Pertanto, l’udienza dibattimentale con le sue peculiarità, come la cross-examination, non può essere celebrata da remoto, perché ciò andrebbe a sminuire tutte le caratteristiche tipiche del momento più intimo del processo penale, quali le atmosfere e le suggestioni che si possono cogliere solo nell’udienza in presenza (espressioni visive, sguardi e codici semantici che rasentano la semiotica, da decrittare con l’ausilio dell’ intuito e della perspicacia del difensore), oltre che verrebbe a mancare il contatto diretto dell’imputato con il proprio difensore fonte di consultazione immediata ed efficace.

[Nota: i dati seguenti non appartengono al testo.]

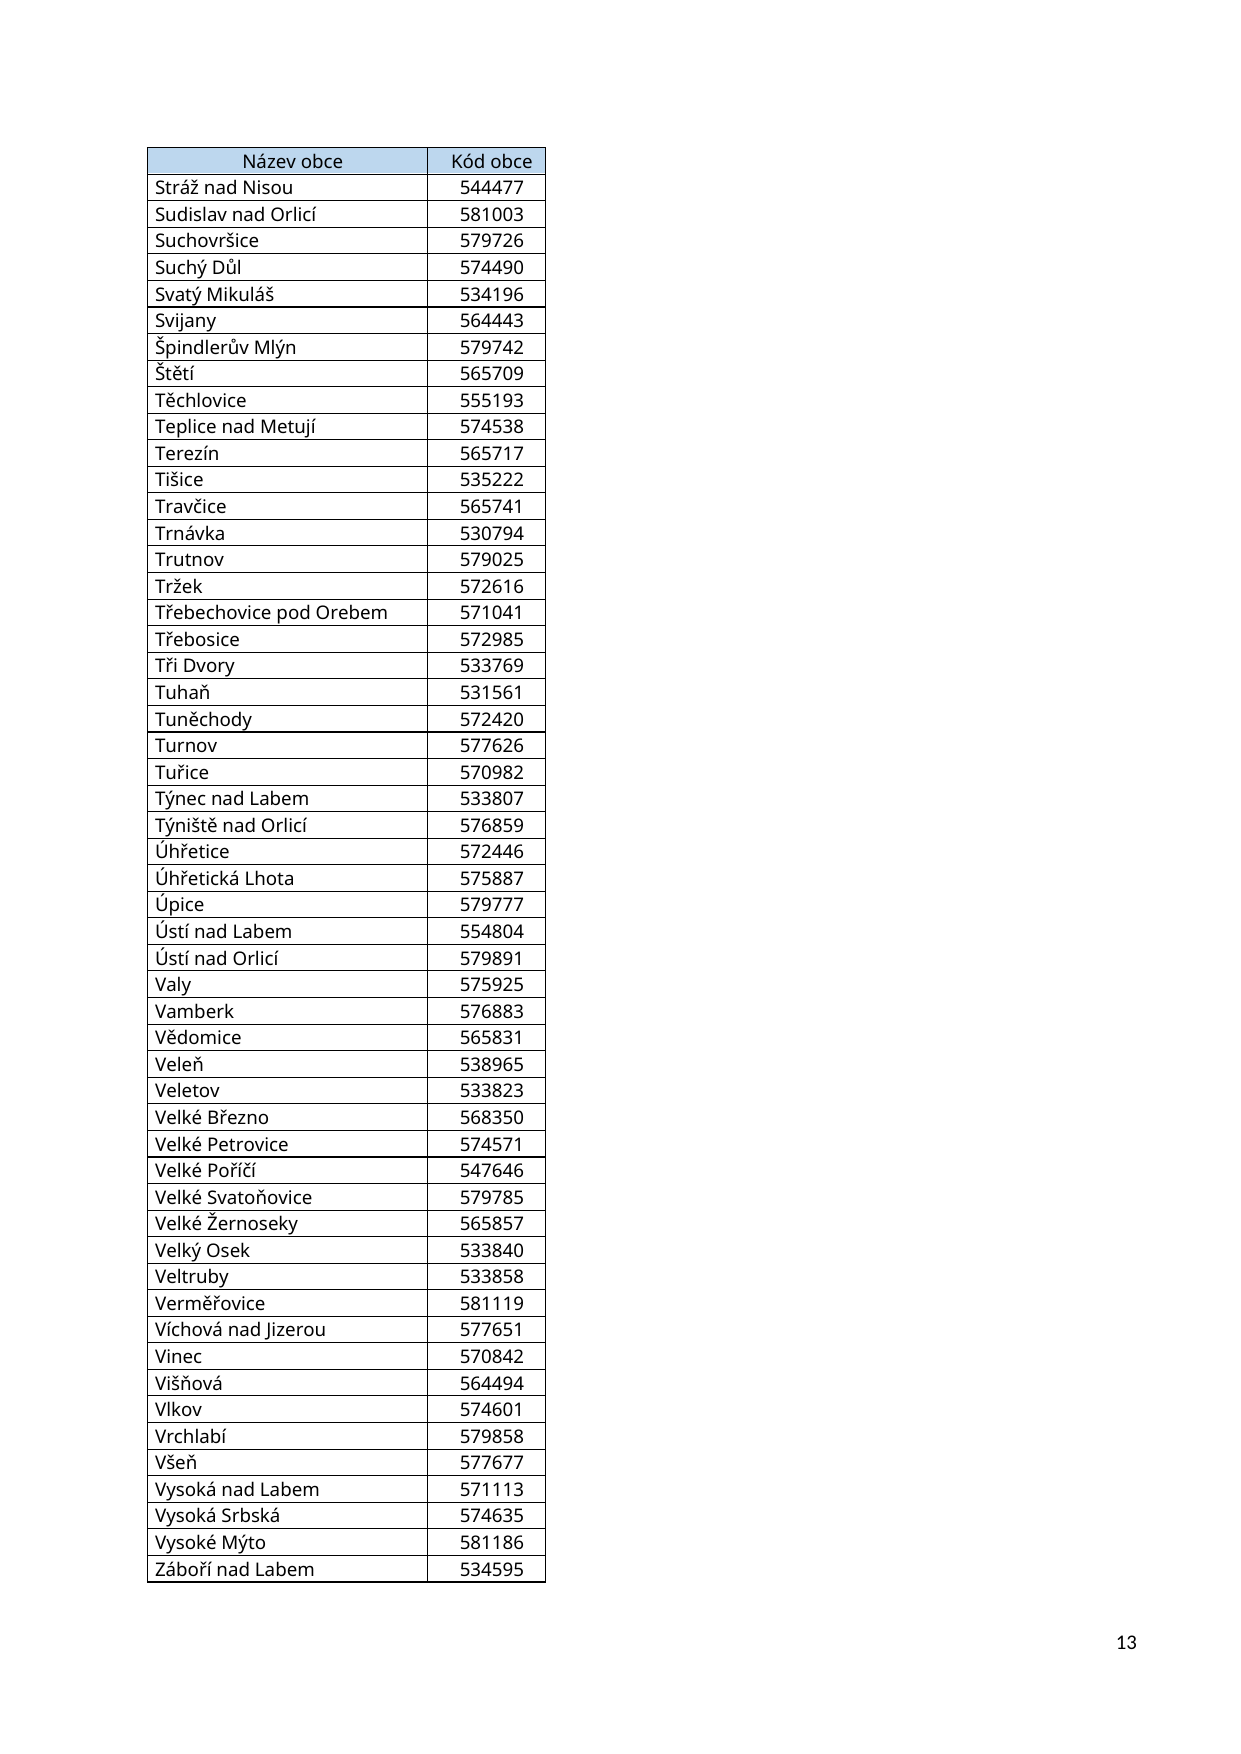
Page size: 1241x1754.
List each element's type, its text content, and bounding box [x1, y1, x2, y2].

table_cell Vysoké Mýto [148, 1529, 427, 1555]
table_cell 575925 [428, 971, 545, 997]
table_cell Verměřovice [148, 1290, 427, 1316]
table_cell 575887 [428, 865, 545, 891]
table_cell 544477 [428, 175, 545, 200]
table_cell 579726 [428, 228, 545, 253]
table_cell Vamberk [148, 998, 427, 1023]
table_cell Stráž nad Nisou [148, 175, 427, 200]
table_cell 577651 [428, 1317, 545, 1342]
table_cell 579891 [428, 945, 545, 970]
table_cell 533807 [428, 786, 545, 811]
table_cell 571041 [428, 600, 545, 625]
table_cell Záboří nad Labem [148, 1556, 427, 1581]
table_cell Svijany [148, 308, 427, 333]
table_cell 564443 [428, 308, 545, 333]
table_cell 565717 [428, 440, 545, 466]
table_cell Tři Dvory [148, 653, 427, 678]
table_cell Teplice nad Metují [148, 414, 427, 439]
table_cell 565741 [428, 493, 545, 519]
table_cell Vědomice [148, 1025, 427, 1050]
table_cell Velký Osek [148, 1237, 427, 1263]
table_cell 574538 [428, 414, 545, 439]
table_cell 572985 [428, 626, 545, 652]
table_cell Týnec nad Labem [148, 786, 427, 811]
table_cell 574635 [428, 1503, 545, 1528]
table_cell Týniště nad Orlicí [148, 812, 427, 838]
table_cell Trutnov [148, 546, 427, 572]
table_cell Špindlerův Mlýn [148, 334, 427, 359]
table_cell Velké Poříčí [148, 1158, 427, 1183]
table_cell 572616 [428, 573, 545, 598]
table_cell 581003 [428, 201, 545, 227]
table_cell Úhřetická Lhota [148, 865, 427, 891]
table_cell 579742 [428, 334, 545, 359]
table_cell Veltruby [148, 1264, 427, 1289]
table_cell 534595 [428, 1556, 545, 1581]
table_cell Víchová nad Jizerou [148, 1317, 427, 1342]
table_cell 570842 [428, 1343, 545, 1369]
table_cell 579025 [428, 546, 545, 572]
table_cell Sudislav nad Orlicí [148, 201, 427, 227]
table_cell Ústí nad Orlicí [148, 945, 427, 970]
table_cell Vysoká nad Labem [148, 1476, 427, 1502]
table_cell 564494 [428, 1370, 545, 1395]
table_cell 576859 [428, 812, 545, 838]
table_cell 565857 [428, 1211, 545, 1236]
table_cell Třebechovice pod Orebem [148, 600, 427, 625]
table_cell Velké Petrovice [148, 1131, 427, 1156]
table_cell Úhřetice [148, 839, 427, 864]
table_cell 571113 [428, 1476, 545, 1502]
table_cell Veletov [148, 1078, 427, 1103]
table_cell Ústí nad Labem [148, 918, 427, 944]
table_cell 565831 [428, 1025, 545, 1050]
table_cell 574601 [428, 1396, 545, 1422]
table_cell Trnávka [148, 520, 427, 545]
table_cell 531561 [428, 679, 545, 705]
table_cell 533823 [428, 1078, 545, 1103]
table_cell 533769 [428, 653, 545, 678]
table_cell Velké Březno [148, 1104, 427, 1130]
table_cell Svatý Mikuláš [148, 281, 427, 306]
table_cell Veleň [148, 1051, 427, 1077]
table_cell 576883 [428, 998, 545, 1023]
table_cell 579777 [428, 892, 545, 917]
table_cell 565709 [428, 361, 545, 386]
table_cell Vinec [148, 1343, 427, 1369]
table_cell 579858 [428, 1423, 545, 1448]
table_cell 534196 [428, 281, 545, 306]
table_cell Tržek [148, 573, 427, 598]
table_cell 581186 [428, 1529, 545, 1555]
table_cell Suchovršice [148, 228, 427, 253]
table_header Kód obce [428, 148, 545, 173]
table_cell 554804 [428, 918, 545, 944]
table_cell Úpice [148, 892, 427, 917]
table_cell Tišice [148, 467, 427, 492]
table_cell Všeň [148, 1450, 427, 1475]
table_cell 533840 [428, 1237, 545, 1263]
table_cell Vrchlabí [148, 1423, 427, 1448]
table_cell Velké Svatoňovice [148, 1184, 427, 1209]
table_cell 574490 [428, 254, 545, 280]
table_cell 533858 [428, 1264, 545, 1289]
table_cell Vysoká Srbská [148, 1503, 427, 1528]
table_cell Travčice [148, 493, 427, 519]
table_cell 535222 [428, 467, 545, 492]
table_cell 538965 [428, 1051, 545, 1077]
table_cell 572446 [428, 839, 545, 864]
table_cell Štětí [148, 361, 427, 386]
table_cell 579785 [428, 1184, 545, 1209]
table_cell Těchlovice [148, 387, 427, 413]
table_cell 572420 [428, 706, 545, 731]
table_cell 577677 [428, 1450, 545, 1475]
table_cell 555193 [428, 387, 545, 413]
table_cell 568350 [428, 1104, 545, 1130]
table_cell 530794 [428, 520, 545, 545]
table_cell Valy [148, 971, 427, 997]
table_cell Vlkov [148, 1396, 427, 1422]
table_cell Velké Žernoseky [148, 1211, 427, 1236]
table_cell Suchý Důl [148, 254, 427, 280]
table_cell 547646 [428, 1158, 545, 1183]
table_cell Tuhaň [148, 679, 427, 705]
table_cell 574571 [428, 1131, 545, 1156]
table_cell Višňová [148, 1370, 427, 1395]
table_cell Třebosice [148, 626, 427, 652]
table_cell 581119 [428, 1290, 545, 1316]
table_cell 570982 [428, 759, 545, 784]
table_cell Terezín [148, 440, 427, 466]
table_header Název obce [148, 148, 427, 173]
table_cell Tuřice [148, 759, 427, 784]
table_cell Tuněchody [148, 706, 427, 731]
table_cell Turnov [148, 733, 427, 758]
table_cell 577626 [428, 733, 545, 758]
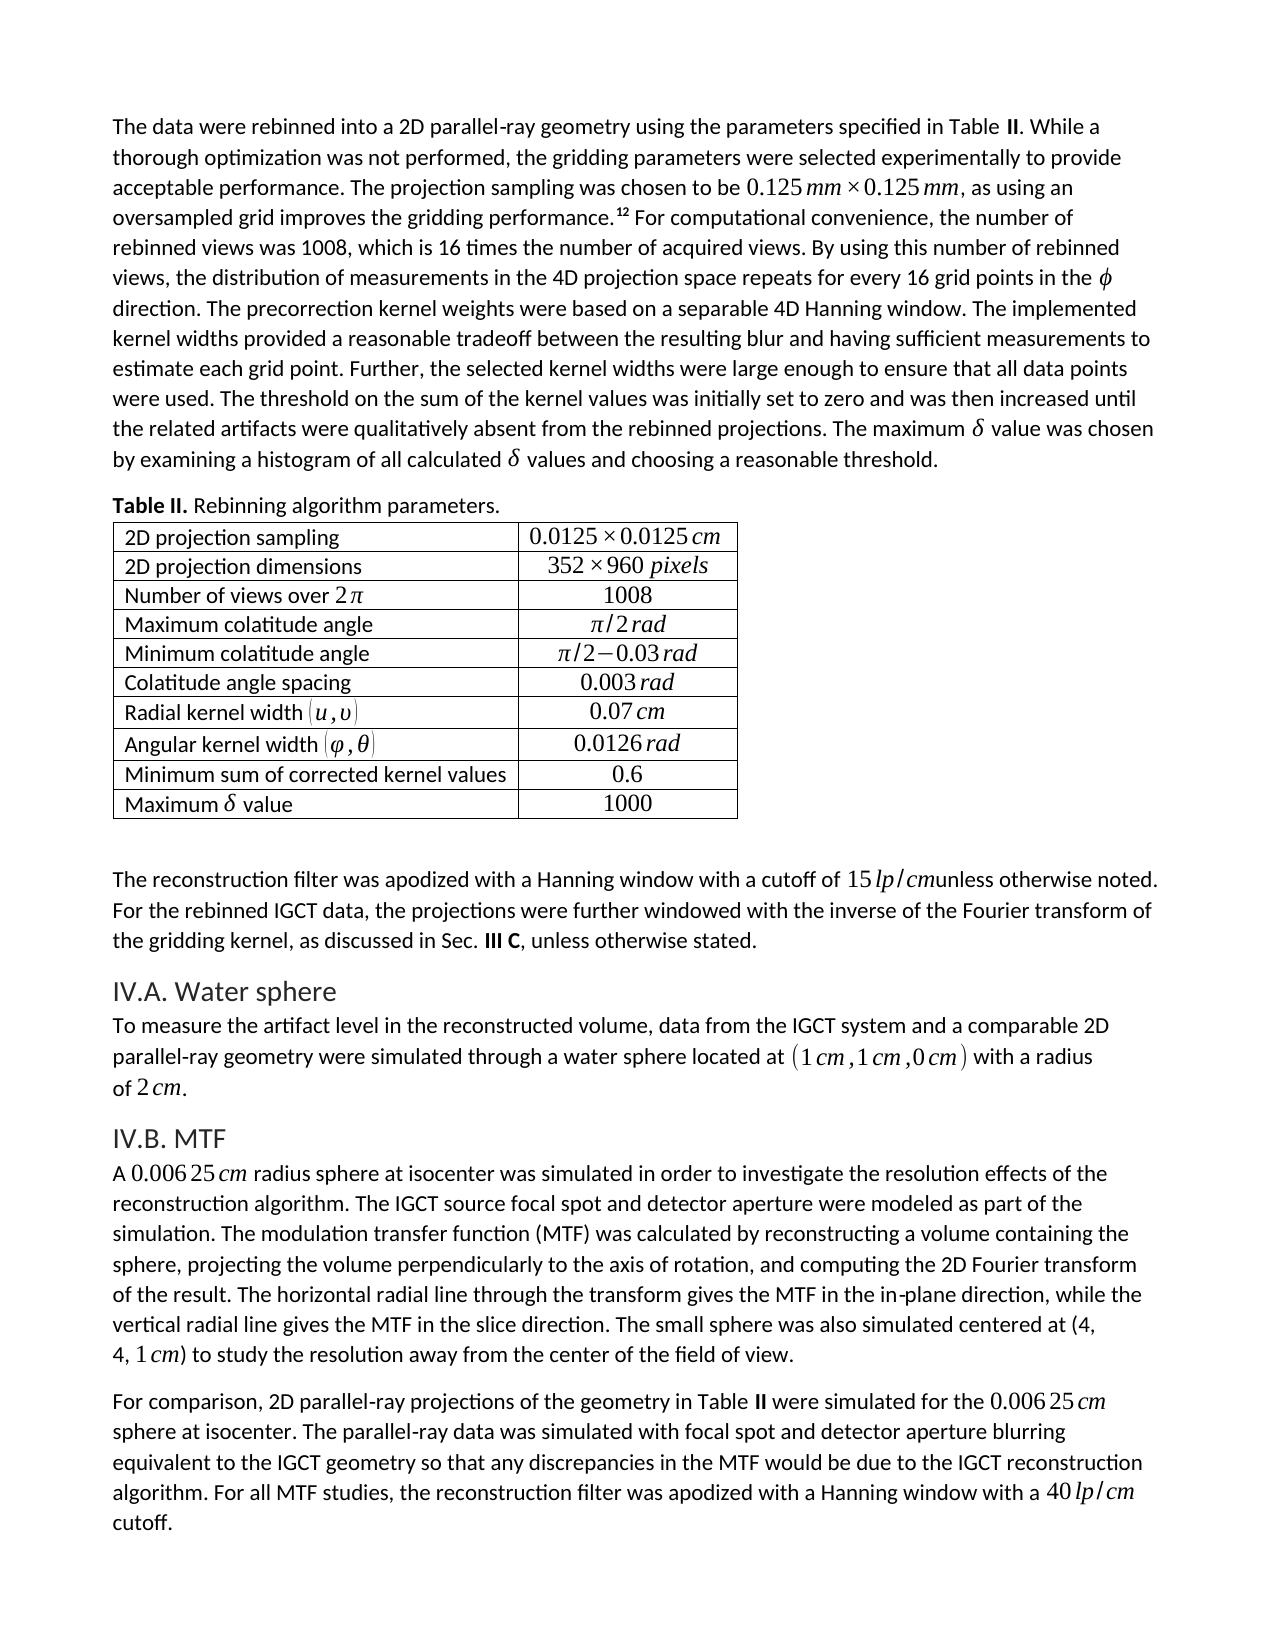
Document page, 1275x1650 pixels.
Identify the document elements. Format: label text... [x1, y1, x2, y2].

table_cell [519, 552, 737, 580]
table_cell [519, 668, 737, 696]
table_cell [519, 639, 737, 667]
text The reconstruction filter was apodized with a Hanning window with a cutoff of unless otherwise noted. For the rebinned IGCT data, the projections were further windowed with the inverse of the Fourier transform of the gridding kernel, as discussed in Sec. III C, unless otherwise stated. [112, 866, 1162, 954]
text For comparison, 2D parallel‐ray projections of the geometry in Table II were simulated for the sphere at isocenter. The parallel‐ray data was simulated with focal spot and detector aperture blurring equivalent to the IGCT geometry so that any discrepancies in the MTF would be due to the IGCT reconstruction algorithm. For all MTF studies, the reconstruction filter was apodized with a Hanning window with a cutoff. [112, 1387, 1162, 1536]
table_cell [519, 729, 737, 759]
table_cell [519, 761, 737, 789]
table_cell [519, 610, 737, 638]
table_cell 2D projection dimensions [114, 552, 518, 580]
table_cell Angular kernel width [114, 729, 518, 759]
text A radius sphere at isocenter was simulated in order to investigate the resolution effects of the reconstruction algorithm. The IGCT source focal spot and detector aperture were modeled as part of the simulation. The modulation transfer function (MTF) was calculated by reconstructing a volume containing the sphere, projecting the volume perpendicularly to the axis of rotation, and computing the 2D Fourier transform of the result. The horizontal radial line through the transform gives the MTF in the in‐plane direction, while the vertical radial line gives the MTF in the slice direction. The small sphere was also simulated centered at (4, 4, ) to study the resolution away from the center of the field of view. [112, 1159, 1162, 1368]
table_cell Colatitude angle spacing [114, 668, 518, 696]
table_cell Radial kernel width [114, 697, 518, 728]
subtitle IV.B. MTF [112, 1121, 1162, 1156]
table_cell [519, 790, 737, 818]
table_cell 2D projection sampling [114, 523, 518, 551]
table_cell Minimum sum of corrected kernel values [114, 761, 518, 789]
table_cell Maximum value [114, 790, 518, 818]
text Table II. Rebinning algorithm parameters. [112, 492, 1162, 520]
table_cell Number of views over [114, 581, 518, 609]
table_cell [519, 697, 737, 728]
text The data were rebinned into a 2D parallel‐ray geometry using the parameters specified in Table II. While a thorough optimization was not performed, the gridding parameters were selected experimentally to provide acceptable performance. The projection sampling was chosen to be , as using an oversampled grid improves the gridding performance.12 For computational convenience, the number of rebinned views was 1008, which is 16 times the number of acquired views. By using this number of rebinned views, the distribution of measurements in the 4D projection space repeats for every 16 grid points in the direction. The precorrection kernel weights were based on a separable 4D Hanning window. The implemented kernel widths provided a reasonable tradeoff between the resulting blur and having sufficient measurements to estimate each grid point. Further, the selected kernel widths were large enough to ensure that all data points were used. The threshold on the sum of the kernel values was initially set to zero and was then increased until the related artifacts were qualitatively absent from the rebinned projections. The maximum value was chosen by examining a histogram of all calculated values and choosing a reasonable threshold. [112, 112, 1162, 473]
table_cell Minimum colatitude angle [114, 639, 518, 667]
table_cell Maximum colatitude angle [114, 610, 518, 638]
table_cell [519, 523, 737, 551]
subtitle IV.A. Water sphere [112, 973, 1162, 1008]
table_cell [519, 581, 737, 609]
text To measure the artifact level in the reconstructed volume, data from the IGCT system and a comparable 2D parallel‐ray geometry were simulated through a water sphere located at with a radius of . [112, 1011, 1162, 1102]
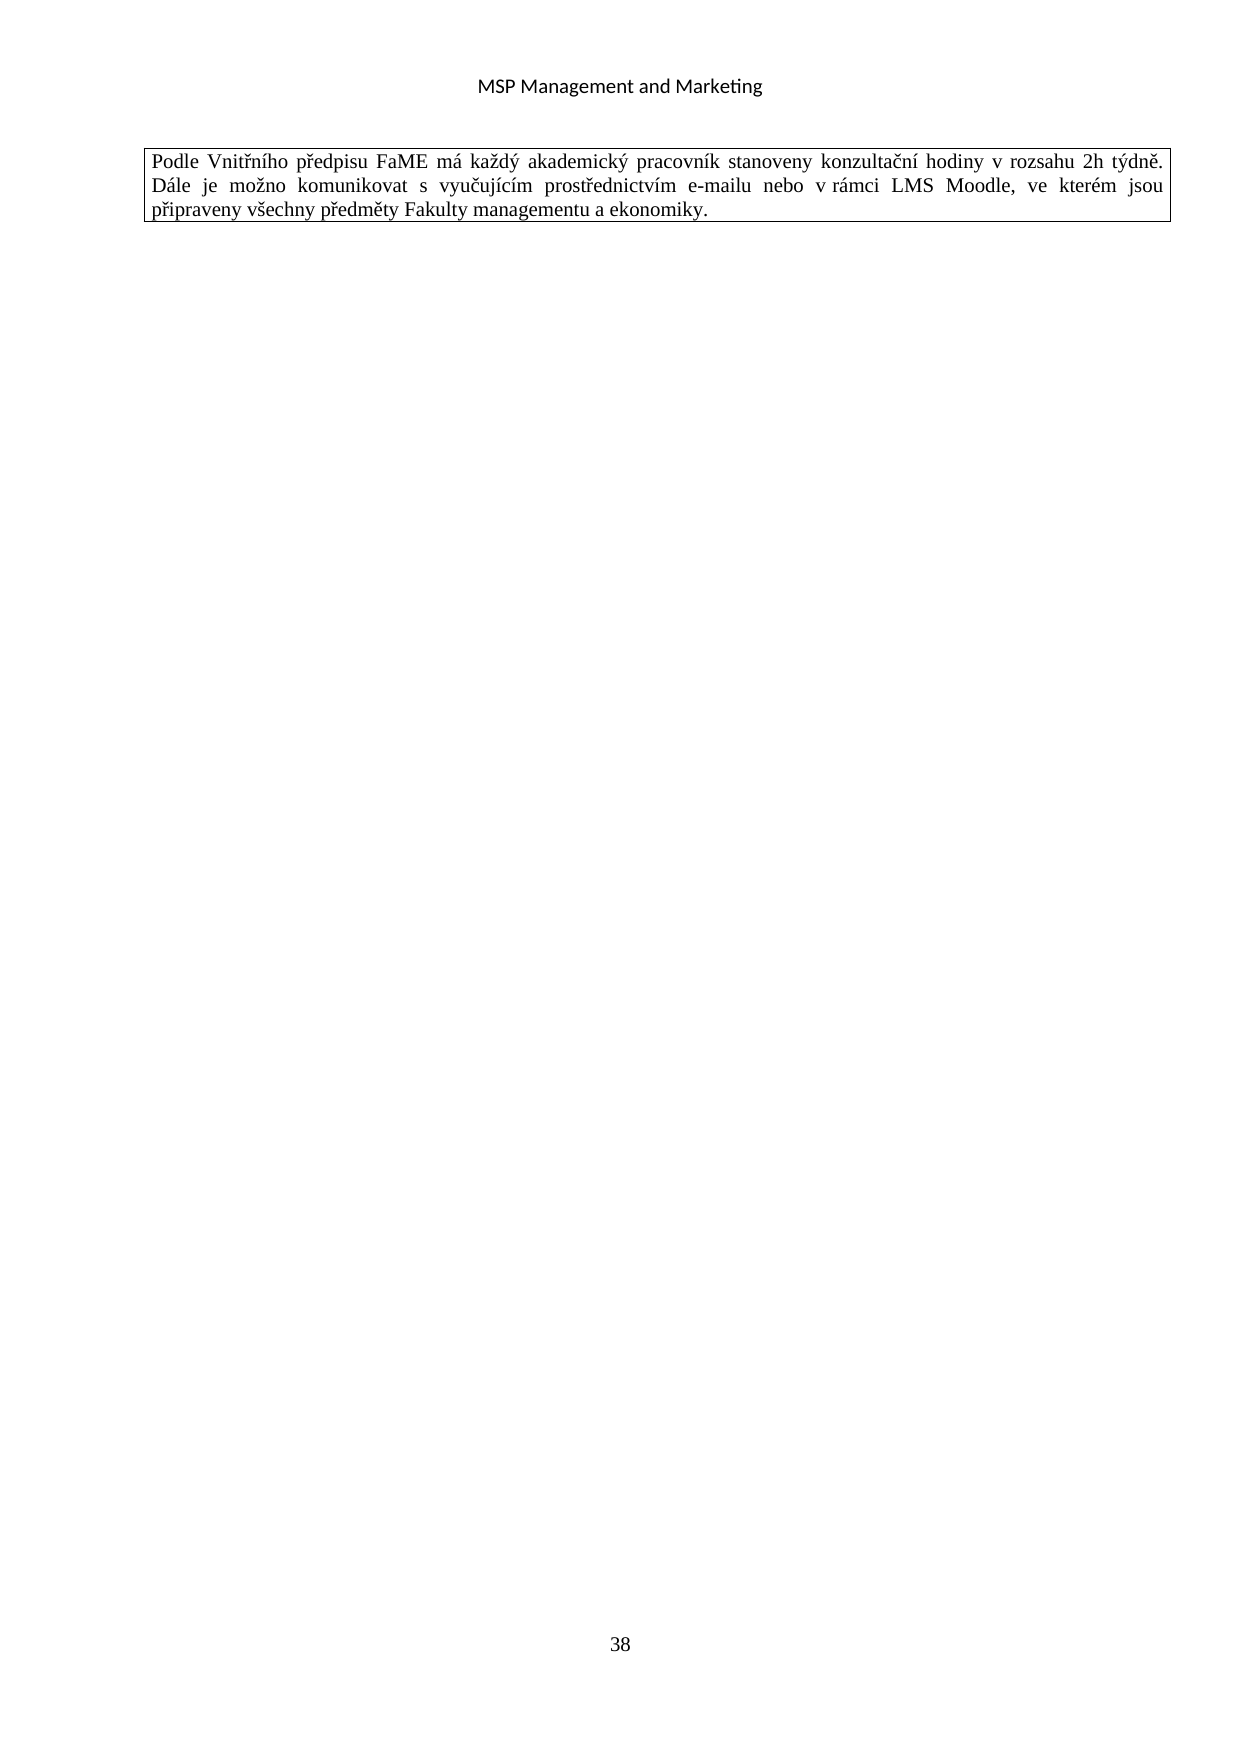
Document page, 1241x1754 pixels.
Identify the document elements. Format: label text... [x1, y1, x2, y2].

table_cell Podle Vnitřního předpisu FaME má každý akademický pracovník stanoveny konzultační hodiny v rozsahu 2h týdně. Dále je možno komunikovat s vyučujícím prostřednictvím e-mailu nebo v rámci LMS Moodle, ve kterém jsou připraveny všechny předměty Fakulty managementu a ekonomiky. [145, 149, 1170, 221]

In un tale contesto il progresso scientifico e tecnologico potrebbe essere inteso soltanto come ausilio per i mezzi di trasmissione degli atti oppure per agevolare l’audizione di un imputato detenuto evitando la traduzione di un soggetto “in vinculis” oppure, come già da tempo avviene, con la videoconferenza per i collaboratori di giustizia detenuti e/o comunque auditi in luoghi segreti a tutela della loro incolumità.
Solo un impegno continuo e costante da parte delle Camere Penali Italiane, autentico baluardo a difesa dei diritti del cittadino, ha impedito che tali principi potessero essere travolti da una deriva tecnologica che avrebbe leso irrimediabilmente i principi cardine del giusto processo, del dibattimento, e quindi della raccolta e della valutazione e dell’analisi delle prove in contraddittorio.
Battersi per questi diritti e garantire, nonostante l’attuale situazione emergenziale, l’applicazione del giusto processo a tutela dell’imputato costituisce espressione di un corretto esercizio del mandato defensionale.